The brain's frontal lobe is the culprit in the impaired insight mechanism. The physical link between stroke, Alzheimer's disease, and bipolar disorder lies in this area, the seat of both thinking and emotions. Certain changes to that area of the brain might make it impossible for you to logically asses what's going on around you, yet you need just that sort of process when you're becoming manic so you might have a chance to pick up on the mania before it gets out of control. Instead what you get is severely impaired insight--so impaired that when someone suggests to you that your behavior has turned somewhat manic, you begin to rant and rave, convinced that your friends are turning against you. You won't even consider the possibility that your friend might be right, that you might be becoming a bit manic, because you actually are unable to see what the friend is talking about, unable to recognize that anything is wrong or off.
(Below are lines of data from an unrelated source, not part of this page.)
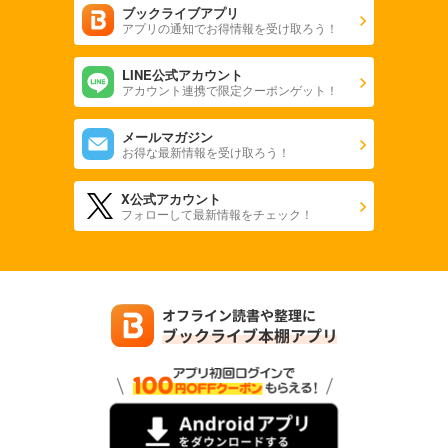
ブックライブアプリ
アプリの通知でお得情報を受け取ろう！
LINE公式アカウント
アカウント連携で限定クーポンゲット！
メールマガジン
お得な最新情報を受け取ろう！
X公式アカウント
フォローして最新情報をチェック！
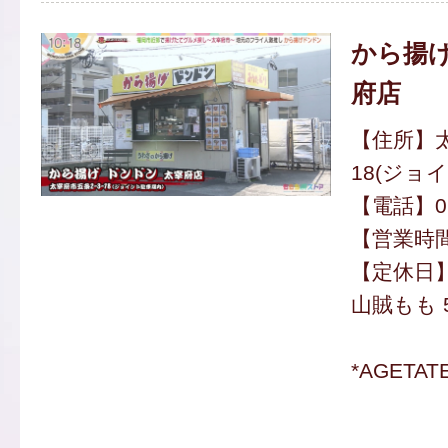
から揚げ
府店
【住所】太
18(ジョ
【電話】092
【営業時間】
【定休日
山賊もも 
*AGETA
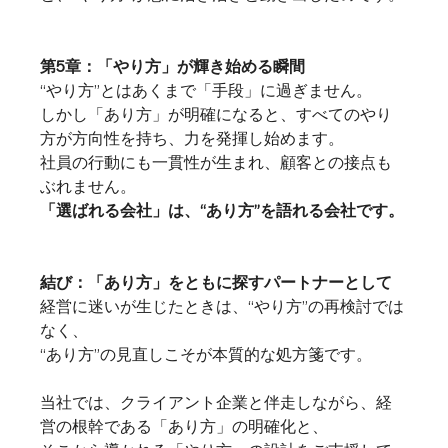
第5章：「やり方」が輝き始める瞬間
“やり方”とはあくまで「手段」に過ぎません。
しかし「あり方」が明確になると、すべてのやり
方が方向性を持ち、力を発揮し始めます。
社員の行動にも一貫性が生まれ、顧客との接点も
ぶれません。
「選ばれる会社」は、“あり方”を語れる会社です。
結び：「あり方」をともに探すパートナーとして
経営に迷いが生じたときは、“やり方”の再検討では
なく、
“あり方”の見直しこそが本質的な処方箋です。
当社では、クライアント企業と伴走しながら、経
営の根幹である「あり方」の明確化と、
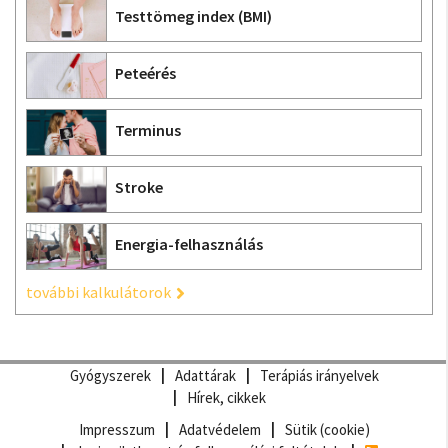
Testtömeg index (BMI)
Peteérés
Terminus
Stroke
Energia-felhasználás
további kalkulátorok
Gyógyszerek
Adattárak
Terápiás irányelvek
Hírek, cikkek
Impresszum
Adatvédelem
Sütik (cookie)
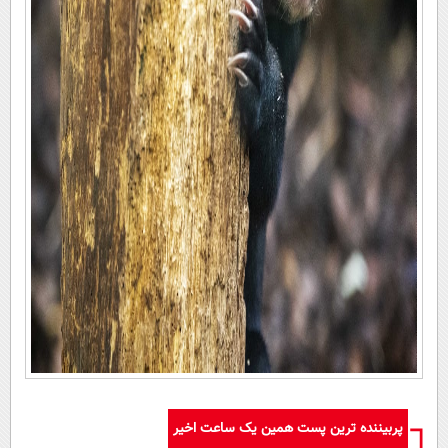
پربیننده ترین پست همین یک ساعت اخیر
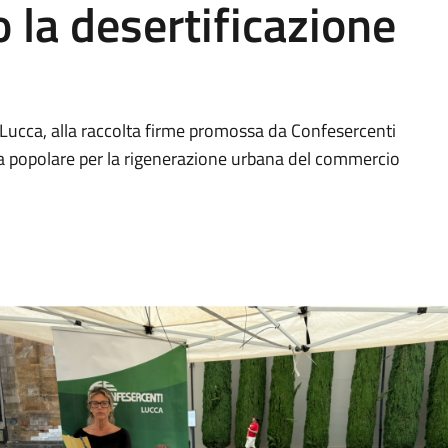
la desertificazione
i Lucca, alla raccolta firme promossa da Confesercenti
iva popolare per la rigenerazione urbana del commercio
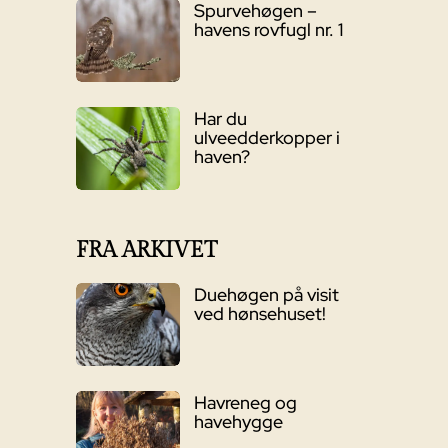
Spurvehøgen –
havens rovfugl nr. 1
Har du
ulveedderkopper i
haven?
FRA ARKIVET
Duehøgen på visit
ved hønsehuset!
Havreneg og
havehygge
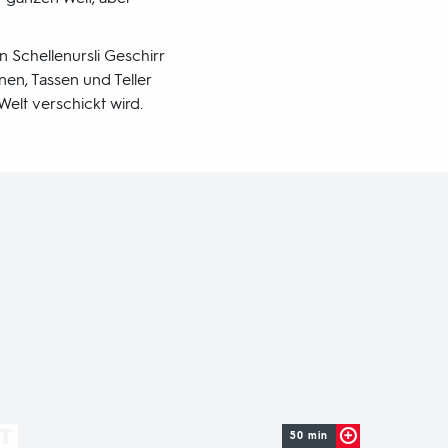
n Schellenursli Geschirr
nen, Tassen und Teller
Welt verschickt wird.
50 min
When the mania disappears, however, so does your insight impairment. After the fact, you'll usually be able to recall most of what went on while you were manic. You'll be able to gain some insight into your disorder.

By then, however, it might be too late. It's these excesses that make bipolar disorder so very fascinating to so very many people. Face it: depression is not fun to watch. But mania...mania can be titillating. Mania can be exciting. Mania can be fun. And that's just from the outside. From the inside, it's equally exciting--at least while it's happening. But when the ride is over and the music stops, you're the one left holding the bag. You're the one who has to put the pieces back together, to try to make your life whole again. And you have to do it despite not always being quite sure what really happened in the first place.